After her sister’s disappearance outside the Junction Pub & Billiards near Monkey Junction on July 30, 2006, Valentino came to Wilmington to look for her. She posted missing-person signs, hired a private investigator and worked with the CUE Center for Missing Persons trying to learn what happened.
Believing all along her sister was a crime victim, Valentino says she was frustrated by what she perceived as a slow response to the disappearance. She attributes that response to a belief by some authorities that maybe Jackson-Foy was alive and just didn’t want to be found.
But everything changed, Valentino said, after the bones were discovered – the case then had the authorities’ full attention.
But as the investigation continued details emerged that Valentino says blemished her sister’s memory.
Court records show police suspect both Nobles Rothen and Jackson-Foy were involved with drugs around the time of her disappearance, and that Rothen had some history of prostitution.
Valentino said she visited with her sister a month before her disappearance and saw no sign she was using drugs.
She said Jackson-Foy was a devoted mother to her two daughters and that she’d coached gymnastics in Wilmington.
Jackson-Foy grew up in Syosset, N.Y., and was the youngest of four children.

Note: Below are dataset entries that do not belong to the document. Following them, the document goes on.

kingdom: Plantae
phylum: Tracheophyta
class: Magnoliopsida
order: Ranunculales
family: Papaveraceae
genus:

Through the disappearance to the April discovery and the uncertainty that followed, Valentino said the ordeal has been hard on everyone in her family.
But she continued to push to learn what happened to her sister and hopefully help ensure a killer is caught.
“If this individual, whoever it may be, is responsible for Angela and is responsible for my sister, what’s to say that he hasn’t done this before,” Valentino said. And “that it’s not going to happen again.”